Final Report : Streamlining Reproducible Machine Learning Research with Automated MLOps Workflows

Last updated on Sep 20, 2025

Final Report: Applying MLOps to Overcome Reproducibility Barriers in ML

Background

Hello! I’m Ahmed Alghali, and this is my final report the project Applying MLOps to Overcome Reproducibility Barriers in ML under the mentorship of Professor Fraida Fund and Mohamed Saeed.

This project aims to address the reproducibility problem in machine learning—both in core ML research and in applications to other areas of science.
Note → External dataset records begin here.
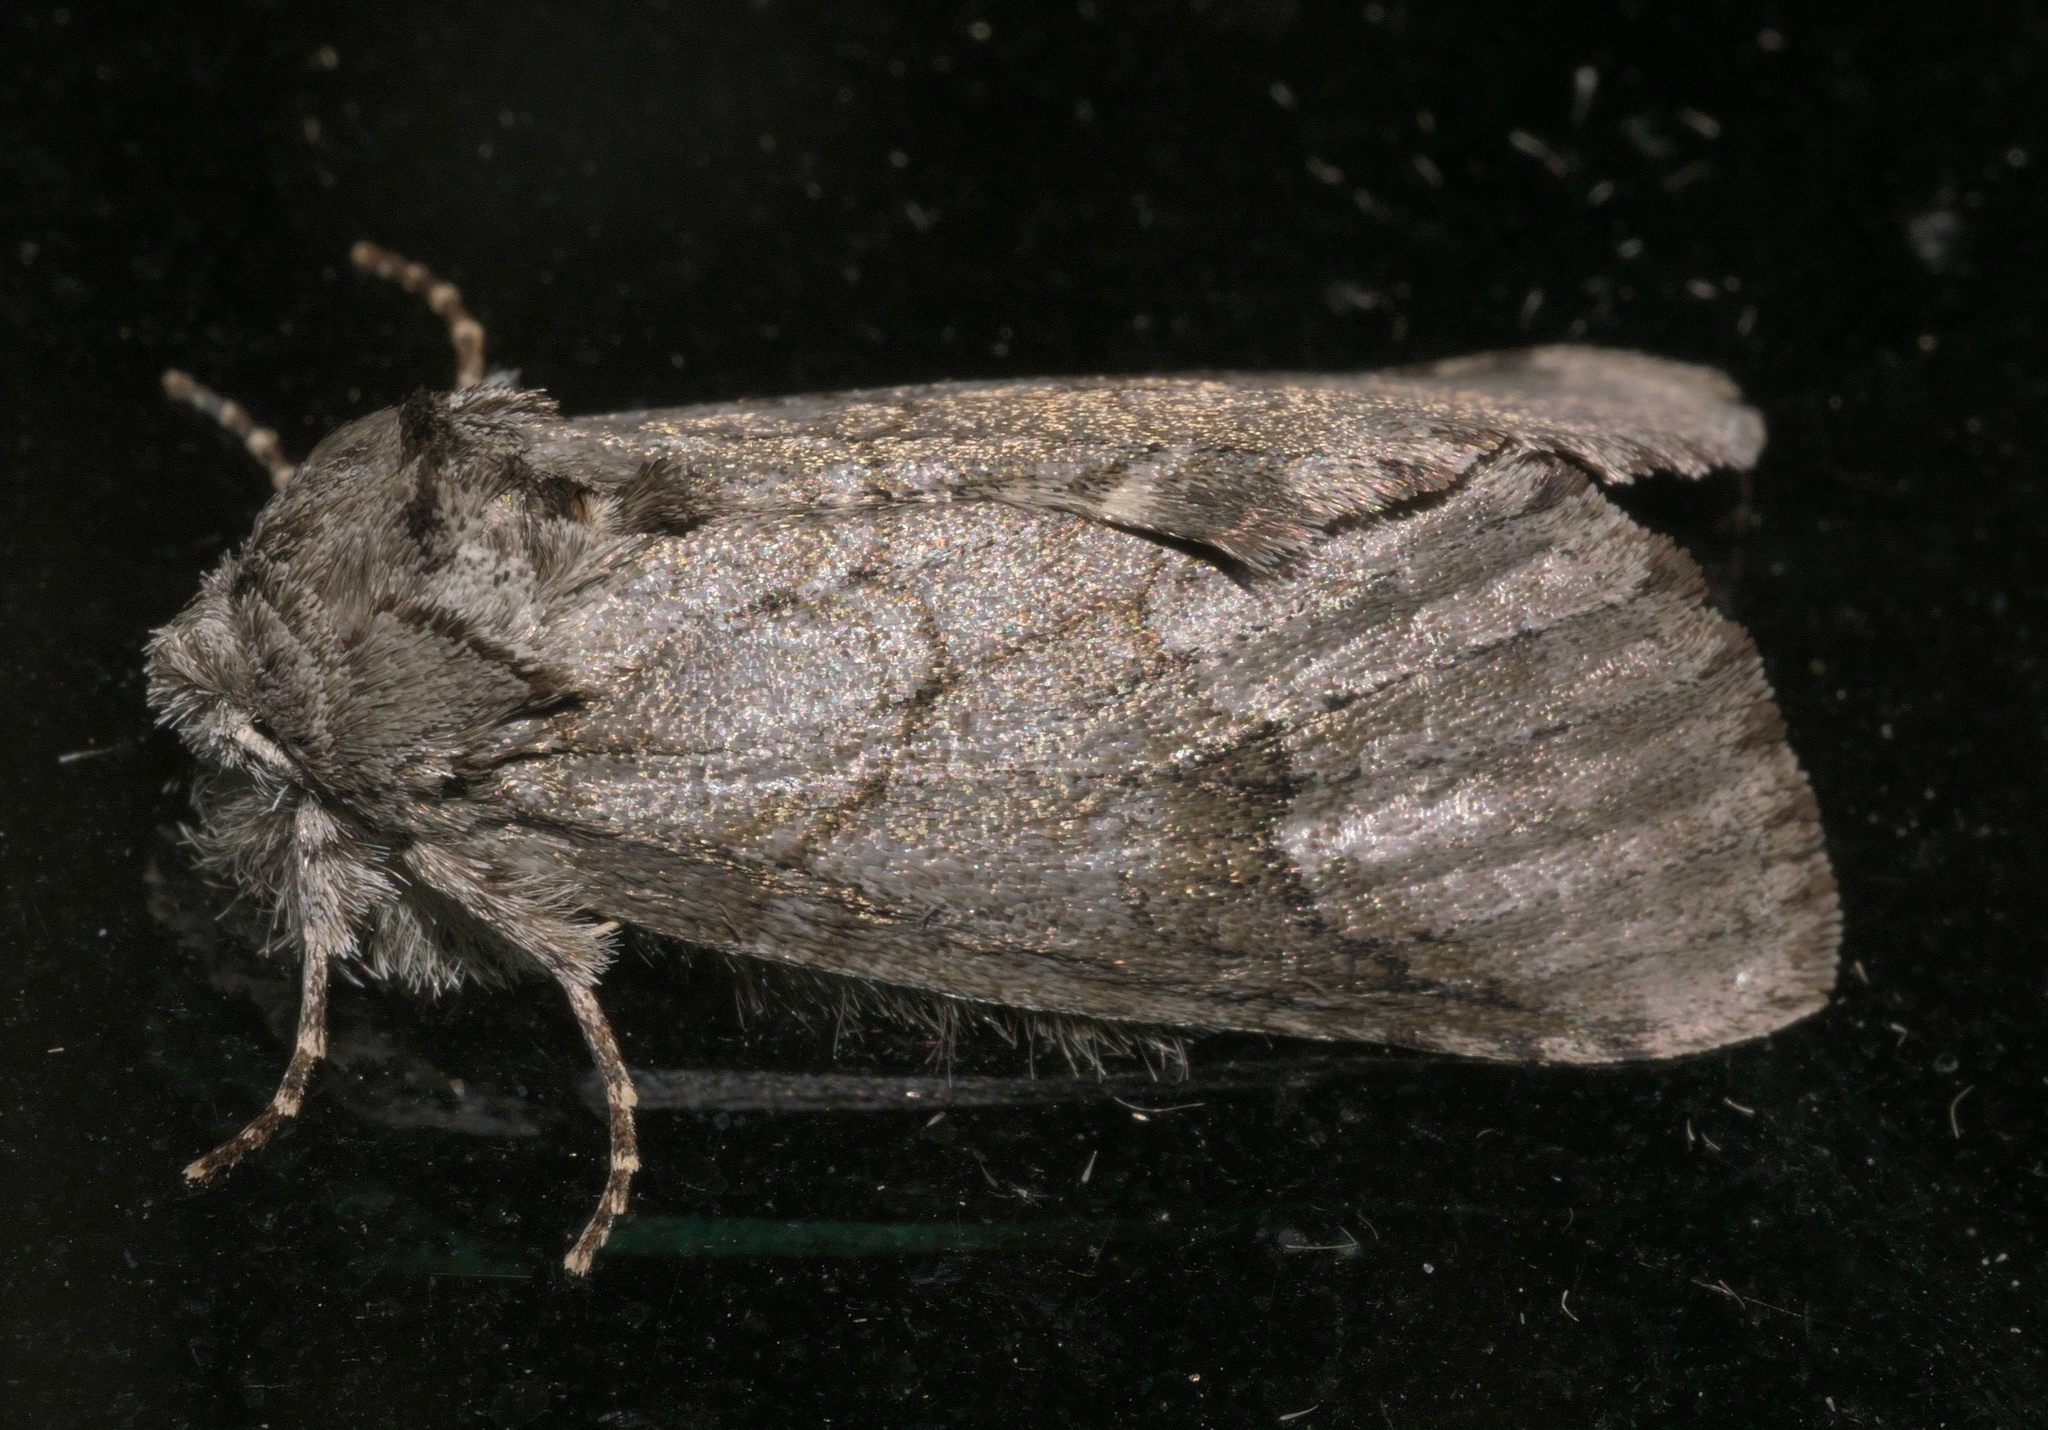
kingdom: Animalia
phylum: Arthropoda
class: Insecta
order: Lepidoptera
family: Notodontidae
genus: Lochmaeus
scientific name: Lochmaeus bilineata
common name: Double-lined prominent
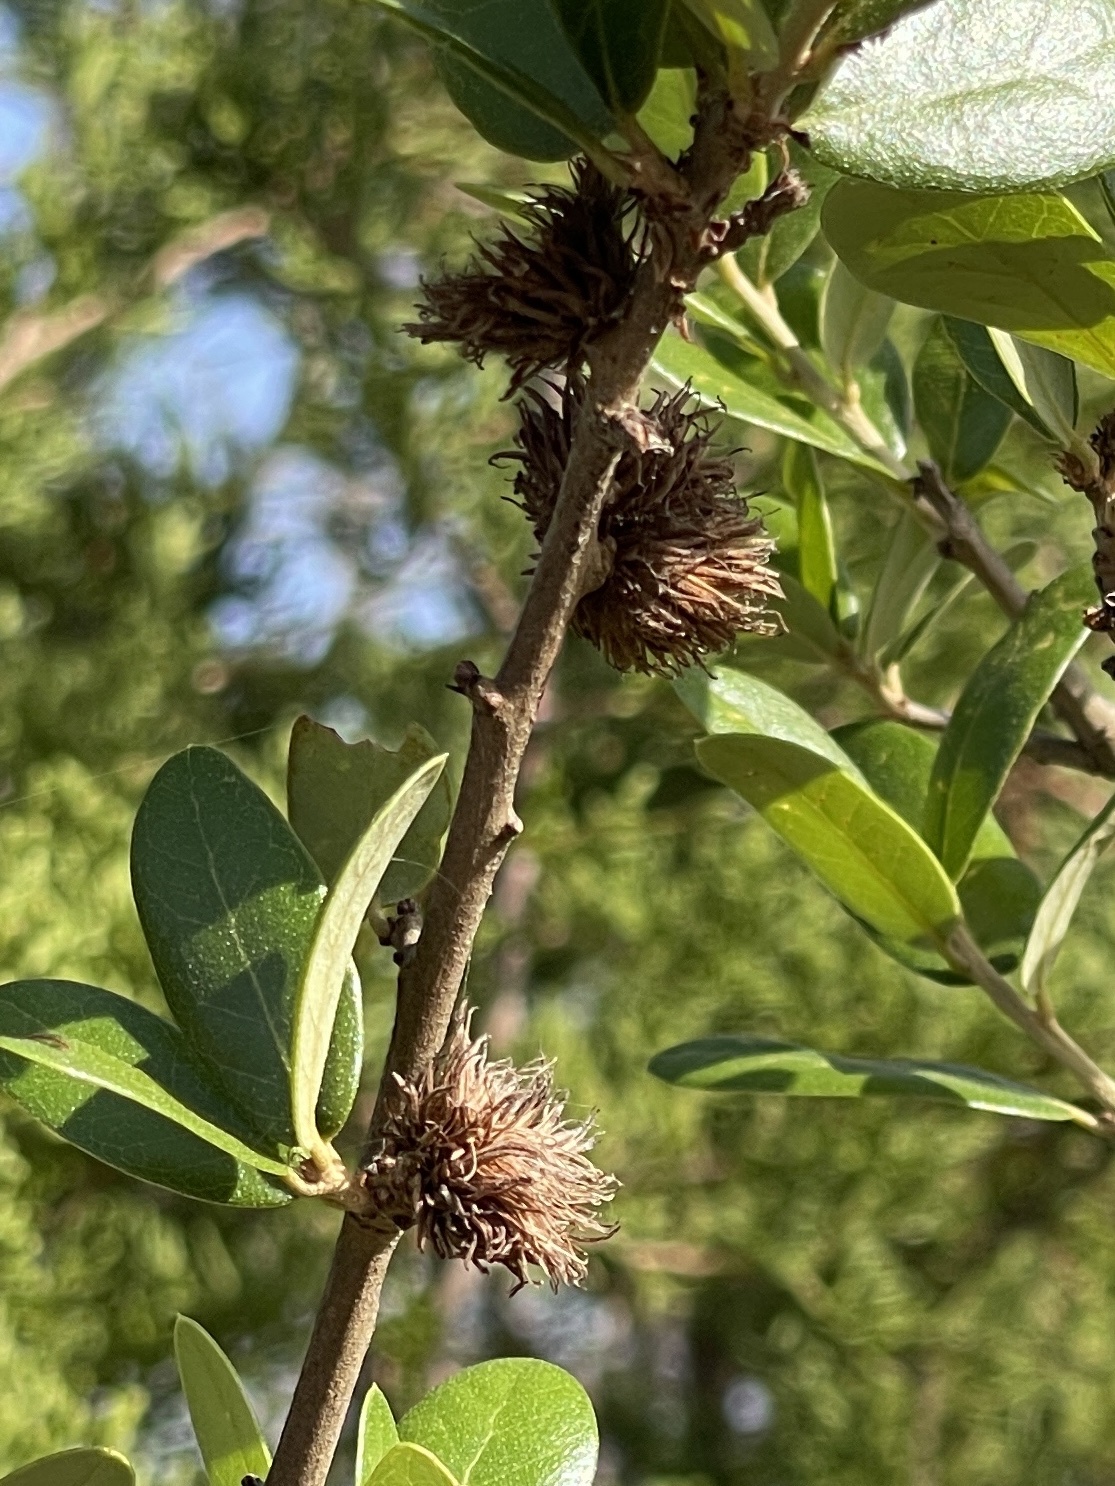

The focus is on making large-scale ML experiments reproducible on Chameleon Cloud. To do this; we developed ReproGen, a template generator that produces ready-to-use, reproducible ML training workflows. The goal: is to make the cloud easy for researchers setting up experiments without the worry about the complexity involved in stitching everything together.

Progress Since Mid-Report

Migration from Cookiecutter to Copier

we initially used Cookiecutter for template generation as a templating engine, but it lacked features we were interested in (e.g., conditional questions). we switched to Copier, which provides more flexibility and better matches our use case.

Support for Multiple Setup Modes

We now offer two setup modes, designed to serve both beginners and users who want advanced options/customization:

Basic Mode – minimal prompts (project name, repository link, framework).
Advanced Mode – detailed control (compute site, GPU type, CUDA version, storage site, etc.).

this ensures accessibility for new users, while still enabling fine-grained control for users.

Automated Credential Generation

previously, users had to manually generate application credentials (via Horizon OpenStack UI). now, we provide scripts that can generate two types of credentials programmatically—Swift and EC2—using Chameleon JupyterHub credentials with python-chi and the openstack-sdk client.

Automatic README.md Generation

each generated project includes a customized README.md, containing setup guidance and commands tailored to the user’s configuration.

Bug Fixes and UX Enhancements

Alongside major features, we implemented numerous smaller changes and fixes to improve the reliability and user experience of the tool.

Deliverables

ReproGen GitHub Repository: source code for the template generator.
mlflow-replay branch: explore a past experiment, artifacts, and logged insights.
LLM-Demo branch: hands-on demo to track fine-tuning of an LLM using infrastructure generated by ReproGen.

Next Steps

Compatibility Matrix
- the tool and the generated setup both depend on software dependencies that required paying attention to compatibility. in all level Hardware, OS, Drivers, Computing Platforms, core and 3rd-party libraries. writing a documentation as a start to help future debugging and adding pieces without breaking what is there. .
Maintain Docker Images
so far we have a cpu and GPU docker images for multiple most frequently used framework.
- CPU based image: for data science workload (Scikit-Learn)
- GPU-Nvidia Variant: for Deep Learning workload on Nvidia Machines (Pytorch, Lightning, TensorFlow)
- GPU-AMD Variant: for Deep Learning workload on AMD Machines (Pytorch, Lightning, TensorFlow) adding more variants for more frameworks + Enhancing the experience of the existing images is recommended.

Reflection

When I first joined SoR 2025, I had a problem crystallizing the idea of how I can practically achieve reproducibility and package a tool that would maximizes the chance of reproducing experiment build using it. throughout the journey my mentors took me under their wings and helped me to understand the reproducibility challenges in ML, my Mentor Professor Fraida Fund wrote materials that saved me a lot of time to familiarize my self with the testbed,important Linux tools and commands, and even getting to have hand on practice how large model training happen with MLflow tracking server system is done in the cloud. and Mohamed Saeed. who took the time reviewing my presentation pushing me to do my best. I’m forever thankful in the way they shaped the project and my personal growth. this hands-on experience help me viewing MLOps , cloud APIs, and workflow design in different lenses, and I’m proud to have contributed a tool that can simplify help reproducible research for others.